Tantangan lainnya, pembangunan rumah baru harus dapat diselesaikan selama enam bulan. Jika ada unit yang terjual pada bulan Maret, misalnya, pengembang harus segera membangun sampai selesai pada bulan Agustus. Namun, jika penjualan terjadi pada bulan Mei atau setelah itu, pengembang diperkirakan tidak akan sanggup menyelesaikan rumah pada jendela pemberian insentif.
”Pengembang tidak akan mengambil risiko membangun banyak unit dalam kondisi saat ini sebelum ada pembeli. Karena itu, kebijakan ini hanya menguntungkan pengembang yang kini memiliki rumah ready stock, dan (insentif ini) tak dapat mengangkat potensi daya beli masyarakat lain yang ingin membeli properti secara indent,” ujar Ali.

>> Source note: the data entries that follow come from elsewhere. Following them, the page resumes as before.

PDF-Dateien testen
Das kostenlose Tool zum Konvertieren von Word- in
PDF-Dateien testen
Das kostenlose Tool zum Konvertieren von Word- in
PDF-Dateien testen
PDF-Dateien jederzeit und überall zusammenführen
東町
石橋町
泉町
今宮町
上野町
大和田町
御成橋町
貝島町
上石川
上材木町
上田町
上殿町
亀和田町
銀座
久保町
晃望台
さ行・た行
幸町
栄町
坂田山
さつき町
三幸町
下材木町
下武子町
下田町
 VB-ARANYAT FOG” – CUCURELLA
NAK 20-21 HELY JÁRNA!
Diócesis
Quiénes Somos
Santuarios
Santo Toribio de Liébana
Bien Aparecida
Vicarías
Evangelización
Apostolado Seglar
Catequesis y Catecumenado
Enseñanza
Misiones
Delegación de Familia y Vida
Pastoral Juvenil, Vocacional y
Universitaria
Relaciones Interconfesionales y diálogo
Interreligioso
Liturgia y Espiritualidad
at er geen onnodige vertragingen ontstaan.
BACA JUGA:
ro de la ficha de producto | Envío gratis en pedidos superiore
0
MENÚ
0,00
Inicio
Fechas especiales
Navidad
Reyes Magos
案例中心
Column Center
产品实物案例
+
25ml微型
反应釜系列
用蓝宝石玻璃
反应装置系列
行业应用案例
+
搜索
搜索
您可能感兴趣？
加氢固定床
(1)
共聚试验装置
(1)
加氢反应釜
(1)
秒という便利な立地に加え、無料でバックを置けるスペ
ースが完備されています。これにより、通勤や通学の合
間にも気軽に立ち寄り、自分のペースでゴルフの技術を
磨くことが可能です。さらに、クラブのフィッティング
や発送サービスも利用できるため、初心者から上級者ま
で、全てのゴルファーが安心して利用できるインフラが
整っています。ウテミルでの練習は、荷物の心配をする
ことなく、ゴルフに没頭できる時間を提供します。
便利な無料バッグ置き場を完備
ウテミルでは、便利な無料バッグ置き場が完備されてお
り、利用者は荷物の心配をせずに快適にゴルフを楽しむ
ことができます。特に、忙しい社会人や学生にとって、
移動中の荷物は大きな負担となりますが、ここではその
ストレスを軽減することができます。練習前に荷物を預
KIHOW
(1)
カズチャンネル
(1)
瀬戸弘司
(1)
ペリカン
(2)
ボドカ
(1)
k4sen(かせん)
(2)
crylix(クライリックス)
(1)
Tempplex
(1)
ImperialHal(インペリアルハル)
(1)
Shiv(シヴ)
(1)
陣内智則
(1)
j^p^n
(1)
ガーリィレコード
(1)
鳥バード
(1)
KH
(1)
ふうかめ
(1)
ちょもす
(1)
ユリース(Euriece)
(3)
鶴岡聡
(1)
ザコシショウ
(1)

Menurut Ali, kebijakan yang seharusnya luar biasa ini menjadi kontra produktif, karena ada aturan ready stock. Fokus pemerintah seharusnya memperbesar pasar, bukan hanya untuk menghabiskan stok rumah. Paling tidak, ada patokan standar progres bangunan sampai batas akhir periode relaksasi.
Ada baiknya kebijakan ini juga diperlebar jangkauannya untuk pengembang-pengembang menengah dan kecil yang saat ini kemungkinan tidak berani membangun ready stock karena pendanaan yang terbatas. IPW memandang, jika dimungkinkan, pemerintah dapat memberikan standar minimal dari progres yang terbangun sampai masa periode kebijakan berakhir Agustus 2021. Artinya unit hunian tidak harus siap huni, tetapi ada persyaratan minimum lainnya.
”Untuk menjangkau pengembang menengah dan kecil yang juga tidak memiliki ready stock, tetapi pasarnya besar, ada baiknya pemerintah menerapkan batasan minimum progres hunian sampai batas waktu berakhir. Paling tidak, misalnya, harus ada pondasi atau naik dinding, sehingga tidak harus siap huni 100 persen,” ujar Ali.
Enam bulan, tenggat waktu yang teramat singkat. Seperti juga sektor otomotif yang mendapat relaksasi pajak bertahap selama sembilan bulan, sektor properti juga berpacu dengan waktu untuk mengejar kebangkitan kembali.